╭─ ENTRIES SUPPLIED

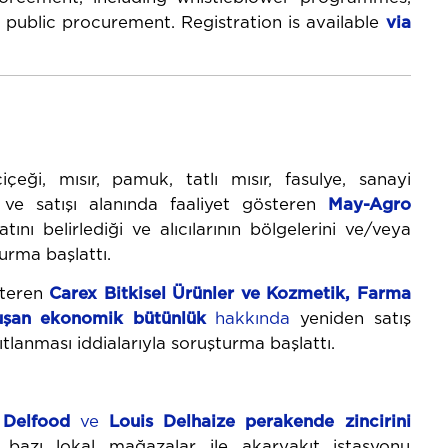
n public procurement. Registration is available
via
içeği, mısır, pamuk, tatlı mısır, fasulye, sanayi
ve satışı alanında faaliyet gösteren
May-Agro
ını belirlediği ve alıcılarının bölgelerini ve/veya
turma başlattı.
steren
Carex Bitkisel Ürünler ve Kozmetik, Farma
luşan ekonomik bütünlük
hakkında
yeniden satış
ısıtlanması iddialarıyla soruşturma başlattı.
 Delfood
ve
Louis Delhaize perakende zincirini
a bazı lokal mağazalar ile akaryakıt istasyonu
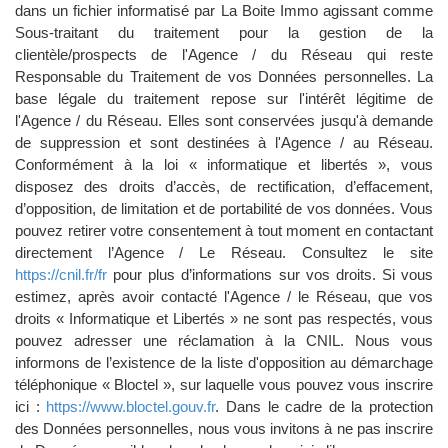
dans un fichier informatisé par La Boite Immo agissant comme
Sous-traitant du traitement pour la gestion de la
clientèle/prospects de l'Agence / du Réseau qui reste
Responsable du Traitement de vos Données personnelles. La
base légale du traitement repose sur l'intérêt légitime de
l'Agence / du Réseau. Elles sont conservées jusqu'à demande
de suppression et sont destinées à l'Agence / au Réseau.
Conformément à la loi « informatique et libertés », vous
disposez des droits d’accès, de rectification, d’effacement,
d’opposition, de limitation et de portabilité de vos données. Vous
pouvez retirer votre consentement à tout moment en contactant
directement l’Agence / Le Réseau. Consultez le site
https://cnil.fr/fr
pour plus d’informations sur vos droits. Si vous
estimez, après avoir contacté l'Agence / le Réseau, que vos
droits « Informatique et Libertés » ne sont pas respectés, vous
pouvez adresser une réclamation à la CNIL. Nous vous
informons de l’existence de la liste d'opposition au démarchage
téléphonique « Bloctel », sur laquelle vous pouvez vous inscrire
ici :
https://www.bloctel.gouv.fr
. Dans le cadre de la protection
des Données personnelles, nous vous invitons à ne pas inscrire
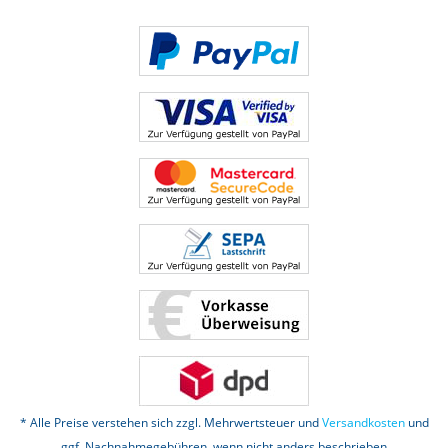
* Alle Preise verstehen sich zzgl. Mehrwertsteuer und
Versandkosten
und
ggf. Nachnahmegebühren, wenn nicht anders beschrieben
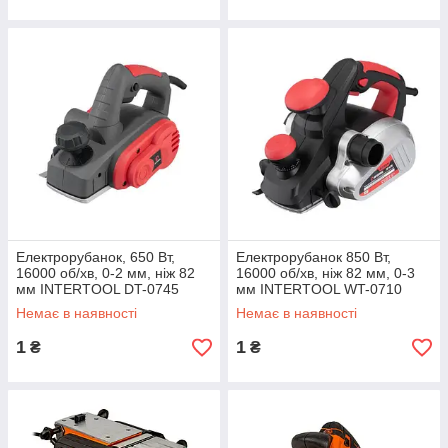
Електрорубанок, 650 Вт,
Eлектрорубанок 850 Вт,
16000 об/хв, 0-2 мм, ніж 82
16000 об/хв, ніж 82 мм, 0-3
мм INTERTOOL DT-0745
мм INTERTOOL WT-0710
Немає в наявності
Немає в наявності
1
1
₴
₴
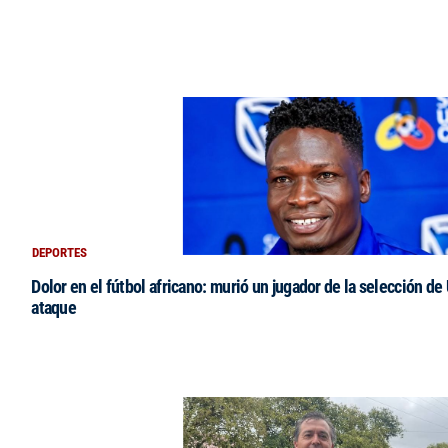
DEPORTES
Dolor en el fútbol africano: murió un jugador de la selección de
ataque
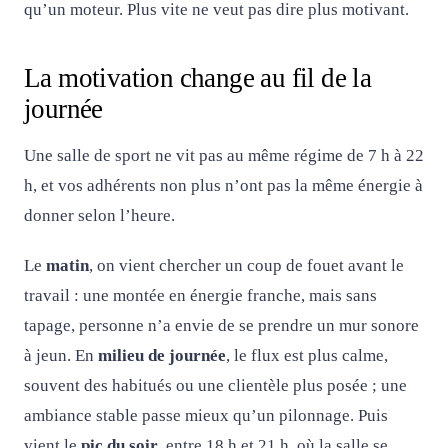
qu’un moteur. Plus vite ne veut pas dire plus motivant.
La motivation change au fil de la
journée
Une salle de sport ne vit pas au même régime de 7 h à 22
h, et vos adhérents non plus n’ont pas la même énergie à
donner selon l’heure.
Le
matin
, on vient chercher un coup de fouet avant le
travail : une montée en énergie franche, mais sans
tapage, personne n’a envie de se prendre un mur sonore
à jeun. En
milieu de journée
, le flux est plus calme,
souvent des habitués ou une clientèle plus posée ; une
ambiance stable passe mieux qu’un pilonnage. Puis
vient le
pic du soir
, entre 18 h et 21 h, où la salle se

╰─

**INSTRUCTION:** Reproduce the listing from its start up to and including the line with "a bazı lokal", leaving out the pictures.

**RESULT FOR THIS EXERCISE:**
n public procurement. Registration is available
via
içeği, mısır, pamuk, tatlı mısır, fasulye, sanayi
ve satışı alanında faaliyet gösteren
May-Agro
ını belirlediği ve alıcılarının bölgelerini ve/veya
turma başlattı.
steren
Carex Bitkisel Ürünler ve Kozmetik, Farma
luşan ekonomik bütünlük
hakkında
yeniden satış
ısıtlanması iddialarıyla soruşturma başlattı.
 Delfood
ve
Louis Delhaize perakende zincirini
a bazı lokal mağazalar ile akaryakıt istasyonu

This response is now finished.